From the data below, retype exactly the lines starting with the one that contains "G04 #@! TO.P,Q4,3*" and ending with the one that contains "X137160000Y-80772000D03*", both included.

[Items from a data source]
◆ ◆ ◆
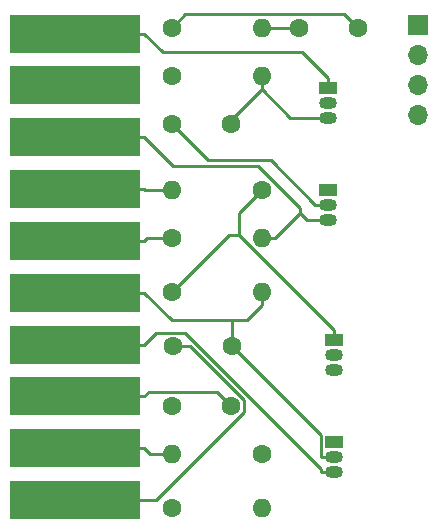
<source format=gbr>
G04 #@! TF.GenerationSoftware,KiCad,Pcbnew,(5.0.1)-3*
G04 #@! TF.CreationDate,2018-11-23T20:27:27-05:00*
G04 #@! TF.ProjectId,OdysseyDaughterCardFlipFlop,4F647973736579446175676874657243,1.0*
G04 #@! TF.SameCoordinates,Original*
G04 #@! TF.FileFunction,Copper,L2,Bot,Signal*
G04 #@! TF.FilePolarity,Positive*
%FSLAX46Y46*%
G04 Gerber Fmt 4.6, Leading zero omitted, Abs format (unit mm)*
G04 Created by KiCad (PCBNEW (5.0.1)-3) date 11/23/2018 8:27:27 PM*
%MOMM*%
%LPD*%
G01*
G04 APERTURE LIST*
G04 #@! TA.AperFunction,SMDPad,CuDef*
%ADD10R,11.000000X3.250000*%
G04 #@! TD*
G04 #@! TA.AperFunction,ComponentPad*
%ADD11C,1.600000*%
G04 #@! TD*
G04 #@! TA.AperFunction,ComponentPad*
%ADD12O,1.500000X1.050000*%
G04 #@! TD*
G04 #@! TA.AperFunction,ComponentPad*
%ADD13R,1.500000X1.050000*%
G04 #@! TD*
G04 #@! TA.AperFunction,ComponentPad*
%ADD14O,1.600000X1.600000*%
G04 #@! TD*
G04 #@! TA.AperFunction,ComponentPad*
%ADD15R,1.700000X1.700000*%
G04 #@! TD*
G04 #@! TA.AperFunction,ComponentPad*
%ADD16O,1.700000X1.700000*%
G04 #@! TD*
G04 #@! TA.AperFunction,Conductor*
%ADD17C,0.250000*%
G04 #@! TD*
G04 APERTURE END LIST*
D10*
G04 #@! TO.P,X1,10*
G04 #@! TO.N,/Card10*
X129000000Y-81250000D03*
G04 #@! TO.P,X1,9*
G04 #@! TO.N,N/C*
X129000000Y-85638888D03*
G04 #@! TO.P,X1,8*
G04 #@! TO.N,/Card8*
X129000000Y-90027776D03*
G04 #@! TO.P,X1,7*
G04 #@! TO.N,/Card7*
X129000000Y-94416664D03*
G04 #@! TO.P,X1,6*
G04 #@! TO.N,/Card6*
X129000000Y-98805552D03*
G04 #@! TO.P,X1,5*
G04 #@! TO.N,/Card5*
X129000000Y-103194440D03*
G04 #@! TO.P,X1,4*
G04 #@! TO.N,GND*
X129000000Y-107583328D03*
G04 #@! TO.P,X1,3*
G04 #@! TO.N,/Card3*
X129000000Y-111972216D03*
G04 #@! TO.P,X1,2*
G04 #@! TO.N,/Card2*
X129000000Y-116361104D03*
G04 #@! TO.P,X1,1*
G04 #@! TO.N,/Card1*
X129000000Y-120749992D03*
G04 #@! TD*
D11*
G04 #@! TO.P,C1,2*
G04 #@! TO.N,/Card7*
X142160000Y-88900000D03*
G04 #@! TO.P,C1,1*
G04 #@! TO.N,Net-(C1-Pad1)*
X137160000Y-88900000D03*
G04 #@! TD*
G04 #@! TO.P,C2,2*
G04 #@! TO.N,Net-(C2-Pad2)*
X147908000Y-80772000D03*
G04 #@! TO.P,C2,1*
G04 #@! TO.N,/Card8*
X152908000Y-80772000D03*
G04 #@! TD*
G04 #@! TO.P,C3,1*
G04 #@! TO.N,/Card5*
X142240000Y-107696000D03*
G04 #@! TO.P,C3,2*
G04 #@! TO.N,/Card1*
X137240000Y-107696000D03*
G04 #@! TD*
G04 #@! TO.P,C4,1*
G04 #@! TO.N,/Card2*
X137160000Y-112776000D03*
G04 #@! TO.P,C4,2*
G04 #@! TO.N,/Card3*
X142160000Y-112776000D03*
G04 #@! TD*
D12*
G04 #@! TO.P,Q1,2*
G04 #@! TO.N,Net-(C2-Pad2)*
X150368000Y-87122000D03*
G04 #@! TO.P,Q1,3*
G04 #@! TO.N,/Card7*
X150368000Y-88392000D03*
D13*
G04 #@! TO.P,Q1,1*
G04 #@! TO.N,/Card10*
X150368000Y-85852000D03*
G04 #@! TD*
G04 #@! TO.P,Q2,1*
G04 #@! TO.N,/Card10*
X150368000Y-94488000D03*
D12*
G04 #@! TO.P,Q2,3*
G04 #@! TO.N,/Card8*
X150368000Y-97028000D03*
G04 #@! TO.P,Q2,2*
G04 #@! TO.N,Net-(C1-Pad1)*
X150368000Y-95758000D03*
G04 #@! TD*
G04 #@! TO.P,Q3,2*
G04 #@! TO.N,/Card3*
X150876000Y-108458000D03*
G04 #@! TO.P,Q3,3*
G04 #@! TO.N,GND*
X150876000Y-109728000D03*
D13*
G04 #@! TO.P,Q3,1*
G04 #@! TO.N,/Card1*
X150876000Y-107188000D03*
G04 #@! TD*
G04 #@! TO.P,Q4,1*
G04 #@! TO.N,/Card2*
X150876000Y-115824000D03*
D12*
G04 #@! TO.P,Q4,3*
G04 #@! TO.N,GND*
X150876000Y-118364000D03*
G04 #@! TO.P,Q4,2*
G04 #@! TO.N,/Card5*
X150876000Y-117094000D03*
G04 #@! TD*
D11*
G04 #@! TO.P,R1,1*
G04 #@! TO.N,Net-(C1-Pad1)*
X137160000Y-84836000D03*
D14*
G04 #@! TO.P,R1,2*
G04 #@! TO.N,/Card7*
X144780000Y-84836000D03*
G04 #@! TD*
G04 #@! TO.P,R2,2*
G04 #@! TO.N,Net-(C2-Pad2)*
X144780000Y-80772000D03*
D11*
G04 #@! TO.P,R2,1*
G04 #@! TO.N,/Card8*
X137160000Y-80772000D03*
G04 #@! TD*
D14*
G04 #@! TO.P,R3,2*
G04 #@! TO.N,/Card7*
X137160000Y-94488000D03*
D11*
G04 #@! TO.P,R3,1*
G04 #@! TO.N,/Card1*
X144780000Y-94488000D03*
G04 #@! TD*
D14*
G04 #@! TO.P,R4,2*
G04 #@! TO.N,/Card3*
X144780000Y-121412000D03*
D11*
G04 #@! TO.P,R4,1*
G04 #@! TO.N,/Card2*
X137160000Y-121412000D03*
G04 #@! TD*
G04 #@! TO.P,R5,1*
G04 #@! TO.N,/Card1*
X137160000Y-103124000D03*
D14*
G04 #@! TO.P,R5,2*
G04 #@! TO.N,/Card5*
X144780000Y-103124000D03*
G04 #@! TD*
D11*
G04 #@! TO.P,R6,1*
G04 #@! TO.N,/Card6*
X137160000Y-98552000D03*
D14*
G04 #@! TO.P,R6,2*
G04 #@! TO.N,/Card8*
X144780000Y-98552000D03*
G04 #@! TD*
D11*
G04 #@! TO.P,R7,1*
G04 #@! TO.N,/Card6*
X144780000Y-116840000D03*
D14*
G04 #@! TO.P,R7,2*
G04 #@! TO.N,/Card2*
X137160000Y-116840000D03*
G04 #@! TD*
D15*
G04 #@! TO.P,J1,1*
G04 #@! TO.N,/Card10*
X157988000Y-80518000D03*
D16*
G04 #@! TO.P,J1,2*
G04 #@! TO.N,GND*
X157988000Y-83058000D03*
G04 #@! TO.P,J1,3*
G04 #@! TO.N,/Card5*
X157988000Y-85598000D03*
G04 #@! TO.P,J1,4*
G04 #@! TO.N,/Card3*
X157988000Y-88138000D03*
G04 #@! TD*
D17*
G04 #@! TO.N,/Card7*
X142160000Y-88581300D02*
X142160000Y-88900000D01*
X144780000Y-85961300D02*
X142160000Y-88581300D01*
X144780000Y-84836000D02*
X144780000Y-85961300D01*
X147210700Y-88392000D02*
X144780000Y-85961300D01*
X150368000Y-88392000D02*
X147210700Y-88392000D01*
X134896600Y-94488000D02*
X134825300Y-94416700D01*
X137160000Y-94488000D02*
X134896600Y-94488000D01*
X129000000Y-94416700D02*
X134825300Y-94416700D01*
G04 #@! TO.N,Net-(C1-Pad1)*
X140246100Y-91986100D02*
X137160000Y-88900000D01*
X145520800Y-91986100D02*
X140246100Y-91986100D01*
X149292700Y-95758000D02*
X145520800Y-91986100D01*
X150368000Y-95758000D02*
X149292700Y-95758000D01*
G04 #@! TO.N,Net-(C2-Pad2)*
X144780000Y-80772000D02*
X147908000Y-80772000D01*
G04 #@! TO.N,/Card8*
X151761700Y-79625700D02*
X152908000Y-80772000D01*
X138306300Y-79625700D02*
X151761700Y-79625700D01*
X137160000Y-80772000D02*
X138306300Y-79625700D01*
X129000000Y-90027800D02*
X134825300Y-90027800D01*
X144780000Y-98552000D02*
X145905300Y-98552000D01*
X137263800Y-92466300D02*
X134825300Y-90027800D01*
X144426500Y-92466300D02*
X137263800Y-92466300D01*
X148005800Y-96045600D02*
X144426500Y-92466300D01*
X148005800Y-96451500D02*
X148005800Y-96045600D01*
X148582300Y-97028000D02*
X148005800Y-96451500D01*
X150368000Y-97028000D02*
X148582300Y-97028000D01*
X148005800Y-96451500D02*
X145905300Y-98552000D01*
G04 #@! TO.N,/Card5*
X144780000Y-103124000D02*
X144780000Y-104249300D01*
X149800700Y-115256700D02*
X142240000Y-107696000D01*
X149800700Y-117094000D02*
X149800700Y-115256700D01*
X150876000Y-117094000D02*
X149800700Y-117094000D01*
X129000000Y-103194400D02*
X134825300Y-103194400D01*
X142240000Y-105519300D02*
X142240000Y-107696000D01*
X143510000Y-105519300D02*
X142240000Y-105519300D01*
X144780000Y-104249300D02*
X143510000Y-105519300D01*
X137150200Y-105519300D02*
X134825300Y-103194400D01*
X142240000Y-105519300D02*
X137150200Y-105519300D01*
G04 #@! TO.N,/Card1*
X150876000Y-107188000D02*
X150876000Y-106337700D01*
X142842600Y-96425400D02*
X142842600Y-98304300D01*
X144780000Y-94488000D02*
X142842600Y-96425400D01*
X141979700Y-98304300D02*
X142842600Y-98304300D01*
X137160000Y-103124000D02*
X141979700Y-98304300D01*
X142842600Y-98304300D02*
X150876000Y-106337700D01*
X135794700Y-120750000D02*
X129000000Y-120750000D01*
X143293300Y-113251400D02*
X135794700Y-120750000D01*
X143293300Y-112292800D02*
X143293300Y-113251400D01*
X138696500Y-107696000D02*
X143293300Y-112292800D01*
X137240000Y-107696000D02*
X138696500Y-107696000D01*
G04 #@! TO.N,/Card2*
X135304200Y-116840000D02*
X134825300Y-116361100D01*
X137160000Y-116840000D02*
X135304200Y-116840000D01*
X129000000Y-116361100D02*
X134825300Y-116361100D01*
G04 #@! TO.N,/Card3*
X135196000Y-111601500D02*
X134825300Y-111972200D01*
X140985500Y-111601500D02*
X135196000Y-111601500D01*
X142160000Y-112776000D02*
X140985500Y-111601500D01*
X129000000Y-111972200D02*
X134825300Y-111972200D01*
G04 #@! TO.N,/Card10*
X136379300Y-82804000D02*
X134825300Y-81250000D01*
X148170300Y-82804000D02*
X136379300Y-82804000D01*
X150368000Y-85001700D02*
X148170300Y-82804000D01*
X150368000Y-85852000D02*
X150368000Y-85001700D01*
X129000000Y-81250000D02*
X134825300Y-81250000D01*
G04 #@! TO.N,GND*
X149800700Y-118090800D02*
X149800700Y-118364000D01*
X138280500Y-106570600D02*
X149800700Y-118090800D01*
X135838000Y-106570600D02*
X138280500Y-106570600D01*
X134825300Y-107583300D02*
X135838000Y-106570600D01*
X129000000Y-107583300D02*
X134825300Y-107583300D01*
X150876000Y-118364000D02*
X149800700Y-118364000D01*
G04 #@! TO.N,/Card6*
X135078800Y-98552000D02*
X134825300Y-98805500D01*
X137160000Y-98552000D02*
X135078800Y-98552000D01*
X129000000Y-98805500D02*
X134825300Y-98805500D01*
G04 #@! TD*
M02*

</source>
◆ ◆ ◆
RESULT OF THE TASK:
G04 #@! TO.P,Q4,3*
G04 #@! TO.N,GND*
X150876000Y-118364000D03*
G04 #@! TO.P,Q4,2*
G04 #@! TO.N,/Card5*
X150876000Y-117094000D03*
G04 #@! TD*
D11*
G04 #@! TO.P,R1,1*
G04 #@! TO.N,Net-(C1-Pad1)*
X137160000Y-84836000D03*
D14*
G04 #@! TO.P,R1,2*
G04 #@! TO.N,/Card7*
X144780000Y-84836000D03*
G04 #@! TD*
G04 #@! TO.P,R2,2*
G04 #@! TO.N,Net-(C2-Pad2)*
X144780000Y-80772000D03*
D11*
G04 #@! TO.P,R2,1*
G04 #@! TO.N,/Card8*
X137160000Y-80772000D03*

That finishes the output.